Work item » Repeat nothing but the lines below running from the one containing "focal_35mm: 40" to the one containing "focal_mm: 18". Keep both end lines.

(Source records)
- - -
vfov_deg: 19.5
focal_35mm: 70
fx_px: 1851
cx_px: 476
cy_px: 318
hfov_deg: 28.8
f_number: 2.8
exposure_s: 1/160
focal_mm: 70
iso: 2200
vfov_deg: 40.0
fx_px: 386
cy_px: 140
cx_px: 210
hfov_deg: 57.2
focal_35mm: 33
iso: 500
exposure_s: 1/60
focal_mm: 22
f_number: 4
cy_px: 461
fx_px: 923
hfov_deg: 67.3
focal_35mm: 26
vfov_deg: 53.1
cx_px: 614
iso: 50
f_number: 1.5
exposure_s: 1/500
- - -
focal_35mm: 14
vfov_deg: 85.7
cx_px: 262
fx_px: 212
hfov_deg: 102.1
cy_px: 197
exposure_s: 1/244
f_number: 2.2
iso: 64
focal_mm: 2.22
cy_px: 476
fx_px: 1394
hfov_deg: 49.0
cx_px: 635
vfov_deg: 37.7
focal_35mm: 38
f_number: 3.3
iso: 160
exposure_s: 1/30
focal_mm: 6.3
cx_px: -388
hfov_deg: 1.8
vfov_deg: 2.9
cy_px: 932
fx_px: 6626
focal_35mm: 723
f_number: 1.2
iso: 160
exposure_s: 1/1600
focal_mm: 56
- - -
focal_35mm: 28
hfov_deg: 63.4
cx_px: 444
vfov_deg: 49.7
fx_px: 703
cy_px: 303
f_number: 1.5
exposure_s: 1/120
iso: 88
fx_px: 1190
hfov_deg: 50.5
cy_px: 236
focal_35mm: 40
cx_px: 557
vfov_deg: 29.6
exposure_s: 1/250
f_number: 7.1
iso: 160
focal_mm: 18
- - -
Result »
focal_35mm: 40
cx_px: 557
vfov_deg: 29.6
exposure_s: 1/250
f_number: 7.1
iso: 160
focal_mm: 18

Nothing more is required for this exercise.